Para founding father kita (Soekarno-Hatta-Syahrir, dll) sangat familiar
dengan pemikiran Plato. Bahkan Bung Hatta pernah mengarang buku tentang
Filsafat Yunani Klasik. Konsep 'guardian' Plato menjadi salah satu puncak
dari falsafat yang medasari liberal arts.

Bagaimana konsep dunia ide Plato mempengaruhi perkembangan sains-tek juga
terlihat pada gagantifikasi Hukum Gravitasi. Isaac Newton menemukan hukum
yang mengatur pergerakan benda langit, yang dikenal sebagai hukum gravitasi.
Newton membangun hukum tersebut berdasarkan asumsi ideal, bahwa ruang adalah
absolut dan kecepatan cahaya adalah relatif. Adapun di jaman Newton
kecepatan cahaya belum diketahui, sehingga asumsi demikian dibangun. Newton,
yang sangat dipengaruhi oleh pandangan dunia mekanistik Kartesian (Alam
semesta adalah suatu jam raksasa, dengan dibantu sekrup-sekrup dan baut-baut
yang menggerakkannya) berusaha mencari suatu gagantifikasi hukum mekanistik
yang mampu menjelaskan alam semesta itu seperti apa. Adapun asumsi Kartesian
yang digunakan sangat mempengaruhi perumusan Hukum Gravitasi. Rumus F=ma
versi Newton telah menjadi rumus klasik yang sudah kita kenal sejak
SMP(F=gaya, m=massa, a=percepatan).

Namun rumus tersebut dibangun dengan asumsi ideal, bahwa massa itu konstan
(tidak berubah), namun kecepatan cahaya bisa berubah-rubah. Rumus ini masih
bisa menjelaskan pergerakan benda sehari-hari seperti pendulum dan roda
(namun ada modifikasinya), adapun untuk menjelaskan pergerakan atom dan
molekul sudah tidak bisa. Belakangan Albert Einstein mengkoreksi Hukum
Newton dengan mengatakan bahwa kecepatan cahaya absolut, dan massa itu
relatif.

Selain pada kasus diatas, ternyata hukum gas juga dipengaruhi oleh konsep
dunia ideal Plato. Rumus pV=nRT (p=tekanan, V=volume, n=mol, R=konstanta,
T=temperatur) sudah menjadi rumus klasik yang kita kenal sejak SMP. Hukum
gas ideal merupakan suatu idealisasi dari persamaan yang diikuti oleh gas
secara nyata. Secara khusus, ternyata semua gas mengikuti persamaan tersebut
jika tekanan semakin mendekati nol. Persamaan tersebut adalah contoh dari
hukum pembatas, yaitu suatu hukum yang tidak diikuti secara pasti oleh gas
nyata, namun akan semakin valid ketika tekanan diturunkan dan diikuti secara
pasti ketika tekanan menjadi nol. Sementara, gas nyata tidak berperilaku
seperti yang ditunjukkan rumus diatas. Hukum gas ideal tidak
mempertimbangkan adanya daya tarik dan daya tolak antara molekul gas, yang
menjadikan rumus gas nyata mengkoreksi rumus gas ideal.

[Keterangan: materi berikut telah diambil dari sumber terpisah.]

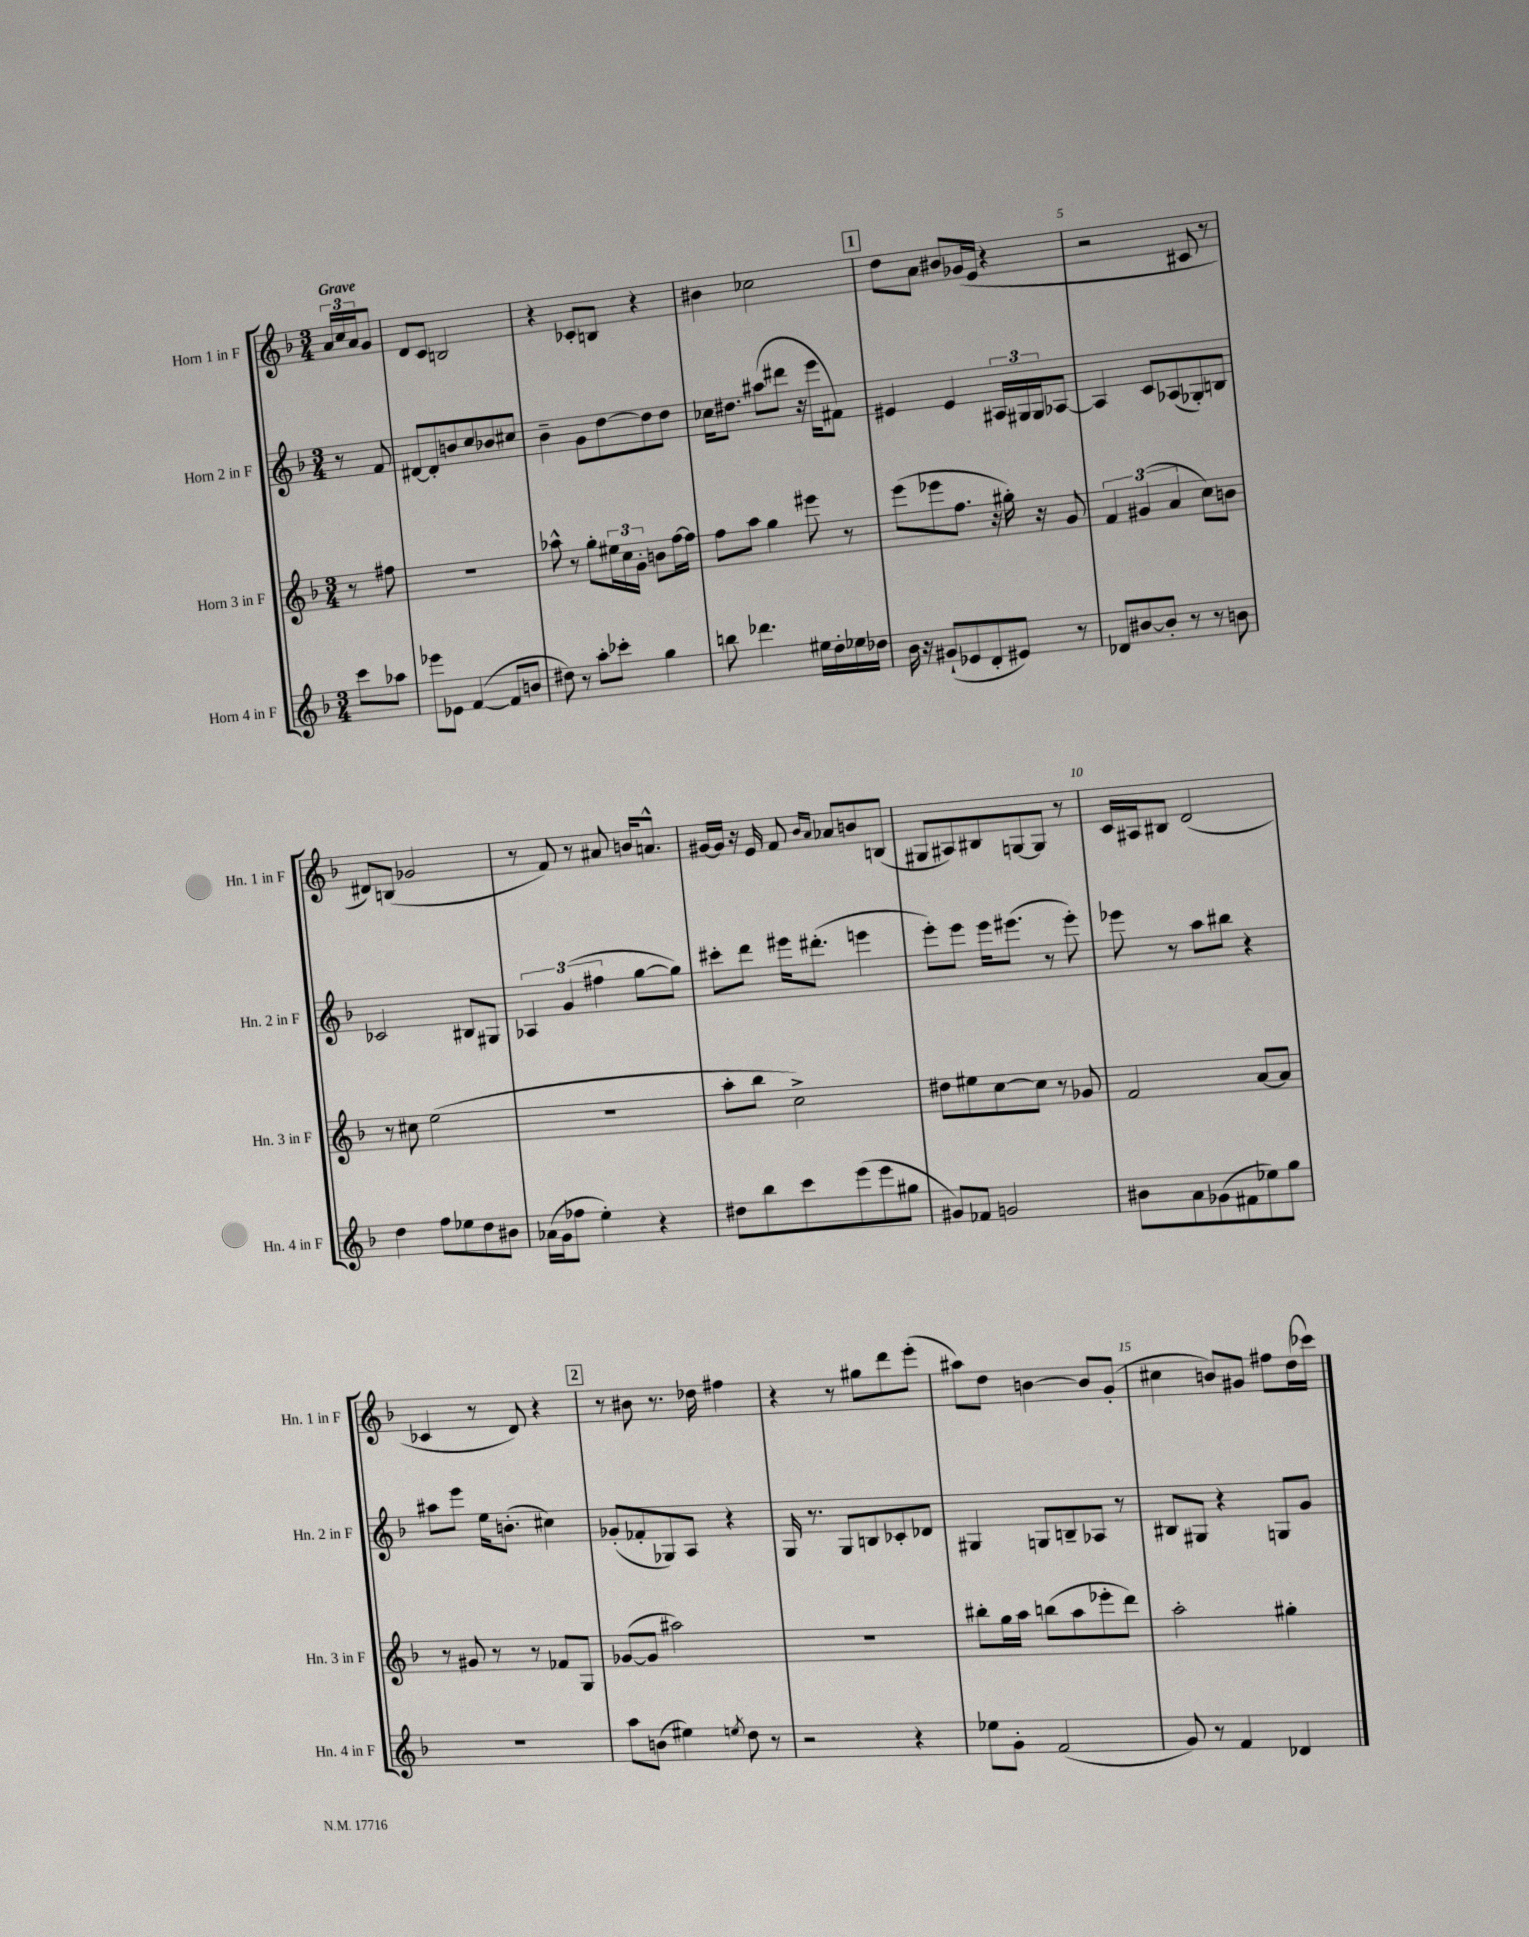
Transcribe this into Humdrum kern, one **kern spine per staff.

**kern	**kern	**kern	**kern
*part4	*part3	*part2	*part1
*staff4	*staff3	*staff2	*staff1
*I"Horn 4 in F	*I"Horn 3 in F	*I"Horn 2 in F	*I"Horn 1 in F
*I'Hn. 4 in F	*I'Hn. 3 in F	*I'Hn. 2 in F	*I'Hn. 1 in F
*clefG2	*clefG2	*clefG2	*clefG2
*k[b-]	*k[b-]	*k[b-]	*k[b-]
*M3/4	*M3/4	*M3/4	*M3/4
=	=	=	=
!	!	!	!LO:TX:a:B:t=Grave
8ccc\L	8r	8r	24a/LL
.	.	.	24cc/
.	.	.	24a/J
8aa-X\J	8ff#X\	8f/	8g/J
=1	=1	=1	=1
8eee-X\L	2.r	[8d#X/L	8d/L
8e-X\J	.	8d#'/]	8c/J
([4f/	.	8bn/	2Bn/
.	.	8cc/	.
8f/L]	.	8b-X/	.
8bn/J	.	8cc#X/J	.
=2	=2	=2	=2
8dd#X\)	8aa-X^^\	4b-~\	4r
8r	8r	.	.
8aa'\L	8gg'\L	8g\L	8c-X'/L
8ccc-X'\J	24ee#X\L	[8dd\	8Bn/J
.	24cc\	.	.
.	24g'\JJ	.	.
4gg\	8bn\L	8dd\]	4r
.	[16ff\L	8dd\J	.
.	16ff\JJ]	.	.
=3	=3	=3	=3
8bbn\	8ff\L	16cc-X\KL	4b#X\
.	.	8.dd#X\J	.
4.ddd-X\	8aa\J	.	.
.	4gg\	(8aa#X\L	2cc-X\
.	.	8ddd#X\J	.
16ee#X\LL	8eee#X\	16r	.
16dd'\	.	16eee\KL	.
16ee-X\	8r	8f#X\J)	.
16dd-X\JJ	.	.	.
!!LO:REH:place=s1:t=1
=4	=4	=4	=4
16b-\	(8eee\L	4e#X/	8dd\L
16r	.	.	.
(8g#X`/L	8eee-X\	.	8a\J
8e-X/	8.ff\J	4e#/	8b#X/L
8d'/	.	.	(16g-X/L
.	16r	.	16e/JJ
8e#X/J)	16gg#X'\)	24A#X/LL	4r
.	.	24G#X/	.
.	16r	.	.
.	.	24G#/J	.
8r	8g/	[8A-X/J	.
=5	=5	=5	=5
8d-X/L	6f/	4A-/]	2r
[8b#X/	.	.	.
.	(6g#X/	.	.
8b#'/J]	.	8c/L	.
.	6a/	.	.
8r	.	(8A-X/	.
8r	8cc\L)	8G-X'/)	8c#X/
8bn\	8bn\J	8Bn/J	8r
!!LO:LB:g=z
=6	=6	=6	=6
4dd\	8r	2c-X/	8d#X/L)
.	8cc#X\	.	(8Bn/J
8ff\L	(2ee\	.	2g-X/
8ee-X\	.	.	.
8dd\	.	8B#X/L	.
8b#X\J	.	8G#X/J	.
=7	=7	=7	=7
(16a-X\LL	2.r	6A-X/	8r
16g\J	.	.	.
8ff-X\J	.	.	8f/)
.	.	(6g/	.
4ee'\)	.	.	8r
.	.	6ff#X\	.
.	.	.	8a#X/
4r	.	[8gg\L	16bn/KL
.	.	.	8.an^^/J
.	.	8gg\J])	.
=8	=8	=8	=8
8dd#X\L	8aa'\L	8ccc#X'\L	[16g#X/LL
.	.	.	16g#/JJ]
8bb-\	8bb-\J	8ddd\J	16r
.	.	.	16e/
8ccc\	2cc^\)	16eee#X\KL	8f/
.	.	(8.ddd#X'\J	.
.	.	.	16qqb-/LL
.	.	.	16qqa/JJ
(8eee\	.	.	8a-X/L
8eee\	.	4eeen\	8bn/
8gg#X\J	.	.	(8Bn/J
=9	=9	=9	=9
8g#X/L)	8dd#X\L	8eee'\L)	8G#X/L
8f-X/J	8ee#X\	8eee\J	8A#X/)
2gn/	[8cc\	16eee\KL	8B#X/
.	.	(8.eee#X\J	.
.	8cc\J]	.	[8Gn/
.	8r	8r	8G/J]
.	8g-X/	8eee#'\)	8r
=10	=10	=10	=10
8b#X\L	2f/	8eee-X\	16c/LL
.	.	.	16A#X/J
8a\	.	8r	8B#X/J
(8g-X\	.	8aa\L	(2d/
8f#X\	.	8bb#X\J	.
8ee-X\)	[8a/L	4r	.
8gg\J	8a/J]	.	.
!!LO:LB:g=z
=11	=11	=11	=11
2.r	8r	8aa#X\L	4c-X/
.	8g#X/	8eee\J	.
.	8r	16ee\KL	8r
.	.	(8.bn'\J	.
.	8r	.	8d/)
.	8f-X/L	4cc#X\)	4r
.	8G/J	.	.
!!LO:REH:place=s1:t=2
=12	=12	=12	=12
8aa\L	([8g-X/L	(8g-X'/L	8r
(8bn\J	8g-/J]	8f-X'/	8b#X\
4ee#X\)	2aa#X\)	8G-X/)	8.r
.	.	8A/J	.
.	.	.	16dd-X\
8qeen/	.	.	.
8dd\	.	4r	4ff#X\
8r	.	.	.
=13	=13	=13	=13
2r	2.r	16G/	4r
.	.	8.r	.
.	.	8G/L	8r
.	.	8Bn/	8gg#X\L
4r	.	8c-X'/	8ddd\
.	.	8d-X/J	(8eee'\J
=14	=14	=14	=14
8ee-X\L	8bb#X'\L	4G#X/	8aa#X\L)
8g'\J	16gg\L	.	8dd\J
.	16aa\JJ	.	.
(2f/	(8bbn\L	8Gn/L	[4bn\
.	8aa\	8Bn~/	.
.	8eee-X'\	8A-X/J	8b/L]
.	8ddd\J)	8r	(8g'/J
=15	=15	=15	=15
8g/)	2aa'\	8B#X/L	4cc#X\
8r	.	8G#X/J	.
4f/	.	4r	8bn/L)
.	.	.	8g#X/J
4d-X/	4gg#X'\	8Gn/L	8ff#X\L
.	.	8g/J	(16dd\L
.	.	.	16ccc-X\JJ)
==	==	==	==
*-	*-	*-	*-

Kasus 'idealisasi' seperti diatas sangat banyak dalam perkembangan
sains-tek, diantaranya asumsi Darwin bahwa sifat (trait) organisme
diturunkan berdasarkan 'percampuran darah'. Darwin percaya bahwa sifat
organisme dari 'offspring' pasti merupakan campuran dari sifat kedua
orangtuanya. Ternyata asumsi ini tidak benar. Teori Darwin ini akhirnya
dikoreksi Mendel dengan Hukum Genetika.

Saintis besar seperti Isaac Newton, Albert Einstein, Charles Darwin, dan
Gregor Mendel adalah produk dari sistim pendidikan liberal arts. Mereka
mampu memahami semangat keilmiahan dari zamannya, karena sangat memahami
falsafah dari sains.

Secercah Harapan

Artikel mengenai liberal arts ini masih jauh dari lengkap. Penulis baru
memasukkan tataran konseptual dari liberal arts. Namun tataran praktisnya
masih akan ditulis pada kesempatan lain. Dari tataran teoritis ini,
diharapkan kita bisa memulai wacana mengenai bagaimana memajukan
perkembangan sains-tek di bangsa ini. Artikel ini menyodorkan perbedaan
kultural yang sangat lebar antara barat dan Indonesia, dalam perspektif
falsafaf sains. Penulis mencoba menjawab pertanyaan mengapa Eropa bisa
sangat maju perkembangan sains-tek nya dari tulisan ini. Ternyata, kemajuan
yang mereka capai adalah karena penguasaan filsafat. Belajar filsafat adalah
belajar how to think right dan to find the truth, yang berbeda dengan
sekedar think to live atau think to rich.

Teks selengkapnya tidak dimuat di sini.